Waste-Derived Green Nanocatalyst for Biodiesel Production: Kinetic-Mechanism Deduction and Optimization Studies

Abstract

This research focuses on deducing the kinetic mechanism for biodiesel production catalyzed by a CaO nanocatalyst derived from waste cockle shells via thermal hydration–dehydration treatment. In addition, the CaO nanocatalyst preparation method via thermal hydration–dehydration-related parameters (hydration duration, recalcination temperature, and recalcination duration) was studied and optimized. The transesterification reaction catalyzed by the CaO nanocatalyst followed the Langmuir–Hinshelwood kinetic mechanism with surface reaction as the rate-limiting step. The relatively low activation energy (3786.7 J/mol) for a transesterification reaction offered by the CaO nanocatalyst enhanced the reaction rate to 27.3% FAME yield/hr. The optimal conditions for the thermal hydration–dehydration treatment used to develop the nano CaO catalyst were 6 h of hydration duration, 650 °C of recalcination temperature, and 3 h of recalcination duration.
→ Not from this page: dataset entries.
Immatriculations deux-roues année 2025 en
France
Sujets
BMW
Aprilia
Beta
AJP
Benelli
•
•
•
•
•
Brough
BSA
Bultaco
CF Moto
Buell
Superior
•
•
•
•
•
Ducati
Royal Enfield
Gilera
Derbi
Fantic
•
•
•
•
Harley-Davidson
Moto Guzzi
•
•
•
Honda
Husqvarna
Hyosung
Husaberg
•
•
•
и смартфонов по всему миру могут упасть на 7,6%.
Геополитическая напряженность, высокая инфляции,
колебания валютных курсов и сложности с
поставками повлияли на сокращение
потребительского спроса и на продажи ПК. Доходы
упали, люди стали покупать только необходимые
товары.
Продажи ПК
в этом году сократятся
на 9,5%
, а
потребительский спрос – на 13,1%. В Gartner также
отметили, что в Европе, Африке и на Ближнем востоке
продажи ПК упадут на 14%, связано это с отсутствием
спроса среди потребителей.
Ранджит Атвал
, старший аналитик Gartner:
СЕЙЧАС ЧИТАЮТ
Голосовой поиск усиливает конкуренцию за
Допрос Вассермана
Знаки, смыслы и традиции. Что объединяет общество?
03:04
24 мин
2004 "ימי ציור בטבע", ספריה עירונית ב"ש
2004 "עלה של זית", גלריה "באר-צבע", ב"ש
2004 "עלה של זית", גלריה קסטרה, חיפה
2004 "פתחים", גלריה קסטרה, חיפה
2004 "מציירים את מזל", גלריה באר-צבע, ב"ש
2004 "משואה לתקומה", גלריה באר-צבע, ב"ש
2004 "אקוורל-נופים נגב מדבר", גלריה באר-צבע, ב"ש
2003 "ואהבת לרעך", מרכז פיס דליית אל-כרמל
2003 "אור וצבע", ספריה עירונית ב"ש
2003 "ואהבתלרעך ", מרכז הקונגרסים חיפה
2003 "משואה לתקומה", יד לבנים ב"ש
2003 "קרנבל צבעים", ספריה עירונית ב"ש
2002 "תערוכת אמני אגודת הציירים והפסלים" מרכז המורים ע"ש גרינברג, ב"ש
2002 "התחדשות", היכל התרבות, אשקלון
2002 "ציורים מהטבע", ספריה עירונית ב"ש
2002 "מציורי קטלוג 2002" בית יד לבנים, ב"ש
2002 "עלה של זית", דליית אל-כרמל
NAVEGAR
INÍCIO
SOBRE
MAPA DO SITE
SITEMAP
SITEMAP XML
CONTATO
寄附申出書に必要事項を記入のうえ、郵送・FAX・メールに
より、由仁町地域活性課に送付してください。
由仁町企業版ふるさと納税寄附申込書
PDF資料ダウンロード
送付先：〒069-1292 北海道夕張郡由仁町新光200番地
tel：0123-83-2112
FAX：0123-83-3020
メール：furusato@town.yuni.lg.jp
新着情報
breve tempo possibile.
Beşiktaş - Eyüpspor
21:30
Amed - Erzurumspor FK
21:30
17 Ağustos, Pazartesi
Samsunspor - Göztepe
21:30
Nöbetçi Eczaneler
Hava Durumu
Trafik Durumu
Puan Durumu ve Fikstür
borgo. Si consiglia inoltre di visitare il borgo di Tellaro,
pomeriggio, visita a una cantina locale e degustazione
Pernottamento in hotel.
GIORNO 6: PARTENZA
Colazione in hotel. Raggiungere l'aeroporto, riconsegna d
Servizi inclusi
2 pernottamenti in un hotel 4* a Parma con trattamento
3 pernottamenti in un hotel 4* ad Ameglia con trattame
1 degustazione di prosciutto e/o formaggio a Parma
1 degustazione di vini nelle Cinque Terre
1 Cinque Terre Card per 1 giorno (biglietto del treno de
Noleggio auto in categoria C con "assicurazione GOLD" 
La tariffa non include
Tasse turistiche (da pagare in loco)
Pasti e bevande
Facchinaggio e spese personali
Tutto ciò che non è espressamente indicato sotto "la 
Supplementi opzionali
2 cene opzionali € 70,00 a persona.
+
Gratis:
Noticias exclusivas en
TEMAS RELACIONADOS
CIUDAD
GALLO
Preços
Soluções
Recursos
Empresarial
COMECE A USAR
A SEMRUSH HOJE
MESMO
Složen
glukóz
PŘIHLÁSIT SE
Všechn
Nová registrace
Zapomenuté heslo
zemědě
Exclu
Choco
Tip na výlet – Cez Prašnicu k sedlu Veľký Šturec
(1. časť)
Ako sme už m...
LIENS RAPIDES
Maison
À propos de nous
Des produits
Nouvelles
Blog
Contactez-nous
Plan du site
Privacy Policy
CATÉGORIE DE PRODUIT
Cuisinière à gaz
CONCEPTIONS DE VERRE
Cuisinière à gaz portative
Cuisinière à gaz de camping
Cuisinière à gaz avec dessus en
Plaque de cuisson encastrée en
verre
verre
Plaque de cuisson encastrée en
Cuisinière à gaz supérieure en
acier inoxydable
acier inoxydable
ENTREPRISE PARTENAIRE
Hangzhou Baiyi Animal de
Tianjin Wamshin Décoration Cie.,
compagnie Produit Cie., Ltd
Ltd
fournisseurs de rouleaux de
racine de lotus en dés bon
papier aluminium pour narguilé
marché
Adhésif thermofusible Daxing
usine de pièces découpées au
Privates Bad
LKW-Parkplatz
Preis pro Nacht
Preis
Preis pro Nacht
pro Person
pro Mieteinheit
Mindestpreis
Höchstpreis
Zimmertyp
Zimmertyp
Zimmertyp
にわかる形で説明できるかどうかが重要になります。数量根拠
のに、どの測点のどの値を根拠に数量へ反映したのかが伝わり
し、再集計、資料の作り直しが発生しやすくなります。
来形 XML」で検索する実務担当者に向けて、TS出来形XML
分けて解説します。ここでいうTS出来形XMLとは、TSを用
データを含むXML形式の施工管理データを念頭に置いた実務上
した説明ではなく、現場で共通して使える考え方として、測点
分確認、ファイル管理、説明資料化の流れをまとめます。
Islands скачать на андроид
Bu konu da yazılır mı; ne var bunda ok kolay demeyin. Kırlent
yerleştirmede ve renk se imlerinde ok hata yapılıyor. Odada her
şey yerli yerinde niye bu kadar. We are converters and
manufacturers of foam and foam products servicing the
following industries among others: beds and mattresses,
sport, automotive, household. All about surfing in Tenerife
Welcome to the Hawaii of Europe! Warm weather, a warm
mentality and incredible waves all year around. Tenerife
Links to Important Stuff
Of biodiesel yield, 94.13% was obtained at a moderate temperature of 60 °C and 3 h reaction time during the transesterification of palm oil catalyzed by the nano-CaO. SEM, BET, and TPD results proved that the CaO nanocatalyst had a large surface area (13.9113 m2/g) and high pore volume (0.0318 cm3/g) that were rich in active sites (1046.46 μmol CO2/g), and the pore diameter (33.17 nm) was accessible to reactants and products.